(Collection entries)

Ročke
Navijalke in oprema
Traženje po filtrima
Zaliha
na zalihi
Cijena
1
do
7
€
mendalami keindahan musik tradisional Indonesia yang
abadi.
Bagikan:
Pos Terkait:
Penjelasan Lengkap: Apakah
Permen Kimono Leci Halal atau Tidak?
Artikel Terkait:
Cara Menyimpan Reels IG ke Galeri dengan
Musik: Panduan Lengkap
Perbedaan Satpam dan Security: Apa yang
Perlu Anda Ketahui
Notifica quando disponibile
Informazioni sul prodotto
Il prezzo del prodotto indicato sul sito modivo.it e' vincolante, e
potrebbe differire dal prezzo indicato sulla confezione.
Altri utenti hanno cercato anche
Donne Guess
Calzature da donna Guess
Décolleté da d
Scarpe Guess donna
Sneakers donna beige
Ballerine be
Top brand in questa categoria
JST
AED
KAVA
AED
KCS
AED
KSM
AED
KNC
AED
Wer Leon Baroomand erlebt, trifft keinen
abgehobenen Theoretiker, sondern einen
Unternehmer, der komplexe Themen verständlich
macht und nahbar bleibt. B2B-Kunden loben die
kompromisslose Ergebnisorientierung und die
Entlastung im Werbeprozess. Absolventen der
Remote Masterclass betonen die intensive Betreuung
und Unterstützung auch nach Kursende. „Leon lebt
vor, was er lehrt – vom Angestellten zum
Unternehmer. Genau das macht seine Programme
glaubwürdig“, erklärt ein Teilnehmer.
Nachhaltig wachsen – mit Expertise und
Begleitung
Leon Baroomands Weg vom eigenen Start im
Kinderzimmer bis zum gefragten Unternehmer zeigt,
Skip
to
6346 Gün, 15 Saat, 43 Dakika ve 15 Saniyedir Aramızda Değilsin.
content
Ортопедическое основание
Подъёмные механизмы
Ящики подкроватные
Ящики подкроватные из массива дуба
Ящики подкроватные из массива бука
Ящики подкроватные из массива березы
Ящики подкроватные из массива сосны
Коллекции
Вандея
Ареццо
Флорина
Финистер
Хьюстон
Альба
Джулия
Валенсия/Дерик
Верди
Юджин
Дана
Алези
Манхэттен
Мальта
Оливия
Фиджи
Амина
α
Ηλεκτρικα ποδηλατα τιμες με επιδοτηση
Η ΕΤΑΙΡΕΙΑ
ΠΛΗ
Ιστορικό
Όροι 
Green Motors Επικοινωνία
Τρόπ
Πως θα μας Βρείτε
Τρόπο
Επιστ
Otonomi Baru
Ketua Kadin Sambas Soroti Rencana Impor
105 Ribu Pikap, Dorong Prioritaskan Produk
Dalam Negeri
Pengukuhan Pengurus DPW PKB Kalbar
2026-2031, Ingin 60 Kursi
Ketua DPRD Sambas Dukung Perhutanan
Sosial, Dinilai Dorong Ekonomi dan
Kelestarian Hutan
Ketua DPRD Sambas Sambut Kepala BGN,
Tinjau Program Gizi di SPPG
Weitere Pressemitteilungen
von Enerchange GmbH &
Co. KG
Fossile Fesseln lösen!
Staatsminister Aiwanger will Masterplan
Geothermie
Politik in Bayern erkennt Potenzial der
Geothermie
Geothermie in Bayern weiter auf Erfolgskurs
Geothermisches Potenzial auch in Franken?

* _TASK INSTRUCTIONS_:
Rewrite the records above, substituting "Erdwärme" for every occurrence of "Geothermie" and leaving everything else unchanged.

* _EXERCISE OUTPUT_:
Ročke
Navijalke in oprema
Traženje po filtrima
Zaliha
na zalihi
Cijena
1
do
7
€
mendalami keindahan musik tradisional Indonesia yang
abadi.
Bagikan:
Pos Terkait:
Penjelasan Lengkap: Apakah
Permen Kimono Leci Halal atau Tidak?
Artikel Terkait:
Cara Menyimpan Reels IG ke Galeri dengan
Musik: Panduan Lengkap
Perbedaan Satpam dan Security: Apa yang
Perlu Anda Ketahui
Notifica quando disponibile
Informazioni sul prodotto
Il prezzo del prodotto indicato sul sito modivo.it e' vincolante, e
potrebbe differire dal prezzo indicato sulla confezione.
Altri utenti hanno cercato anche
Donne Guess
Calzature da donna Guess
Décolleté da d
Scarpe Guess donna
Sneakers donna beige
Ballerine be
Top brand in questa categoria
JST
AED
KAVA
AED
KCS
AED
KSM
AED
KNC
AED
Wer Leon Baroomand erlebt, trifft keinen
abgehobenen Theoretiker, sondern einen
Unternehmer, der komplexe Themen verständlich
macht und nahbar bleibt. B2B-Kunden loben die
kompromisslose Ergebnisorientierung und die
Entlastung im Werbeprozess. Absolventen der
Remote Masterclass betonen die intensive Betreuung
und Unterstützung auch nach Kursende. „Leon lebt
vor, was er lehrt – vom Angestellten zum
Unternehmer. Genau das macht seine Programme
glaubwürdig“, erklärt ein Teilnehmer.
Nachhaltig wachsen – mit Expertise und
Begleitung
Leon Baroomands Weg vom eigenen Start im
Kinderzimmer bis zum gefragten Unternehmer zeigt,
Skip
to
6346 Gün, 15 Saat, 43 Dakika ve 15 Saniyedir Aramızda Değilsin.
content
Ортопедическое основание
Подъёмные механизмы
Ящики подкроватные
Ящики подкроватные из массива дуба
Ящики подкроватные из массива бука
Ящики подкроватные из массива березы
Ящики подкроватные из массива сосны
Коллекции
Вандея
Ареццо
Флорина
Финистер
Хьюстон
Альба
Джулия
Валенсия/Дерик
Верди
Юджин
Дана
Алези
Манхэттен
Мальта
Оливия
Фиджи
Амина
α
Ηλεκτρικα ποδηλατα τιμες με επιδοτηση
Η ΕΤΑΙΡΕΙΑ
ΠΛΗ
Ιστορικό
Όροι 
Green Motors Επικοινωνία
Τρόπ
Πως θα μας Βρείτε
Τρόπο
Επιστ
Otonomi Baru
Ketua Kadin Sambas Soroti Rencana Impor
105 Ribu Pikap, Dorong Prioritaskan Produk
Dalam Negeri
Pengukuhan Pengurus DPW PKB Kalbar
2026-2031, Ingin 60 Kursi
Ketua DPRD Sambas Dukung Perhutanan
Sosial, Dinilai Dorong Ekonomi dan
Kelestarian Hutan
Ketua DPRD Sambas Sambut Kepala BGN,
Tinjau Program Gizi di SPPG
Weitere Pressemitteilungen
von Enerchange GmbH &
Co. KG
Fossile Fesseln lösen!
Staatsminister Aiwanger will Masterplan
Erdwärme
Politik in Bayern erkennt Potenzial der
Erdwärme
Erdwärme in Bayern weiter auf Erfolgskurs
Geothermisches Potenzial auch in Franken?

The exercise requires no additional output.